X gathered her schoolbooks quickly and was the first to head out. She paused with one hand grasping the jamb, seemingly on the verge of a classic “doorway moment”—dropping a revelation at the end of a session when there’s no time left for scrutiny. She turned only slightly, showing them her profile. The others were still talking and collecting their things, but Daniel watched her, rapt.
“I had a baby when I was seventeen,” X said.
The room went silent, the group members freeze-framed in their various positions.
“Gave her up when I went to the Hall,” X continued. “She’s lost in foster care somewhere.” Still she refused to face the room fully. “She’d be two today.”
Before anyone could reply, X had vanished.
* * *
After the others dispersed and Fang headed to the garage to retrieve his employment form, Daniel took a moment alone to tilt his head back and breathe in the silence. He found himself itching to call Inspector Dooley to see if she’d made headway in locating Lyle Kane, but he resisted; she was no doubt stressed enough, watching the clock as anxiously as he was and bracing for bad news. In the quiet room, he felt the weight of every passing second.
Fang returned nervously holding a coffee-stained piece of paper, like a report card. Reluctantly, he relinquished it, and Daniel took a look.
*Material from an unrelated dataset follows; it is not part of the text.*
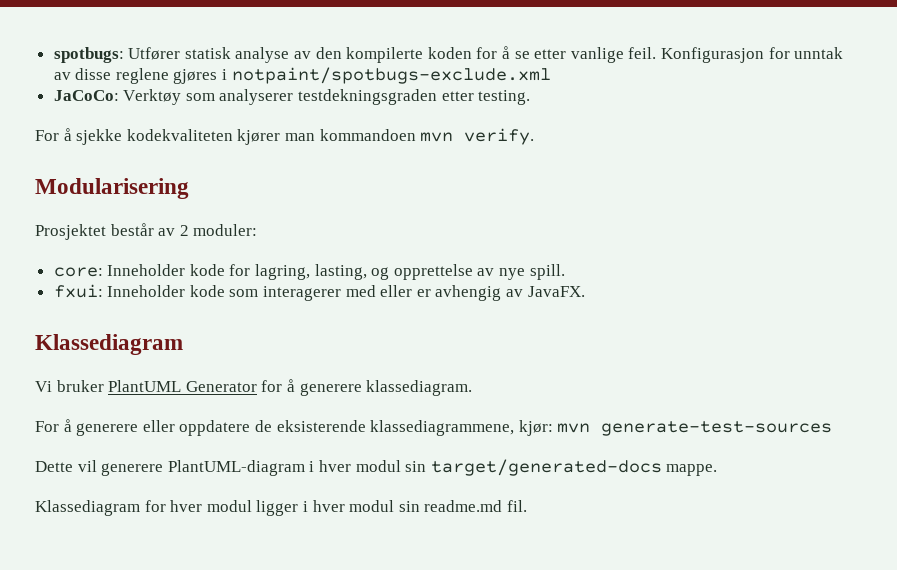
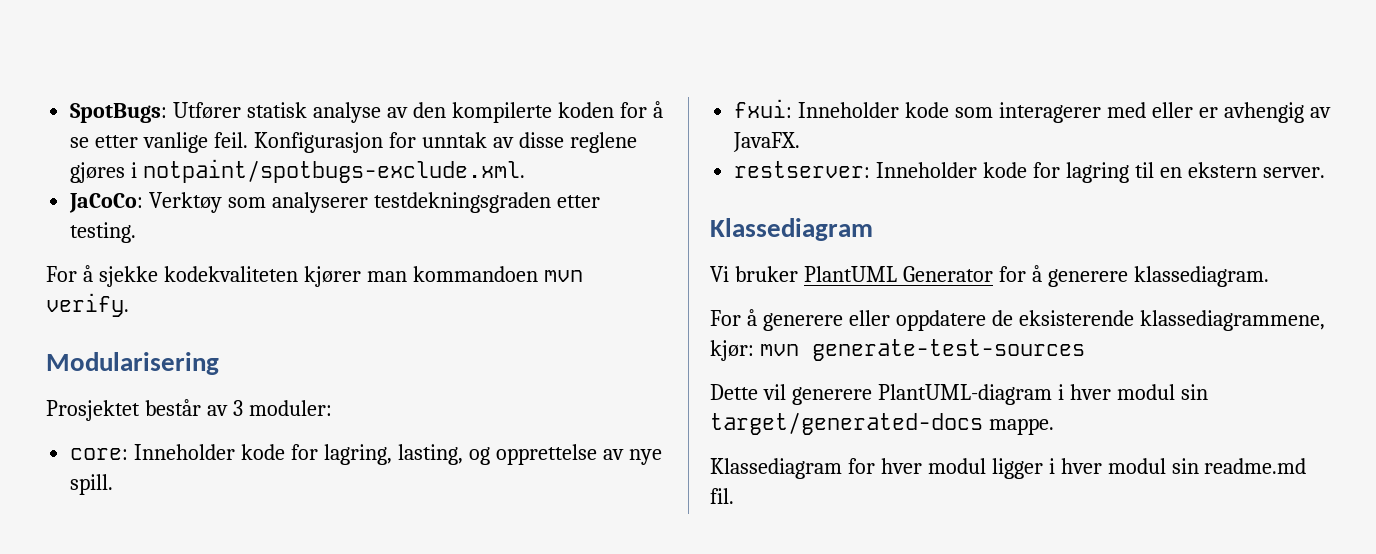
[53,47,124,63] spotbugs: -> [70,103,168,123] SpotBugs:
[231,67,551,84] notpaint/spotbugs-exclude.xml -> [143,159,526,183] notpaint/spotbugs-exclude.xml.
[179,225,189,236] 2 -> [232,400,243,416] 3
(585, 291) none -> [734,161,1325,183] // restserver: Inneholder kode for lagring til en ekstern server.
It struck him immediately that Fang was dyslexic, the scribbled lines calling to mind the death-threat letters and putting a charge into Daniel’s chest. But as he’d seen before, the handwriting was quite different, a wide, undisciplined scrawl.
He settled his nerves and worked with Fang to gather information for a referral, watching him write, examining his pencil grip, and taking a history. Though he did his best to push thoughts of Lyle Kane aside, the countdown to midnight pervaded everything like the deep thrumming of a plucked string. Finally he saw Fang off and headed to the common office on the second floor to leave a message for Sue Posada, an occupational therapist he’d met at a continuing-education course. It wasn’t easy to find people in that field who would work closely with violent offenders, but he and Sue went back a ways, and she trusted his referrals.
Waiting for her office voice mail to pick up, he tapped his pen against the top page of Fang’s handwriting sample—
I went to the park tobay.
His mouth went dry.
He stared at the word. No longer heard the ringing of the line. Though there was no air-conditioning vent overhead, the room felt suddenly arctic.
He squeezed his eyes shut, forced that unsettling handwriting to inhabit the darkness behind his lids.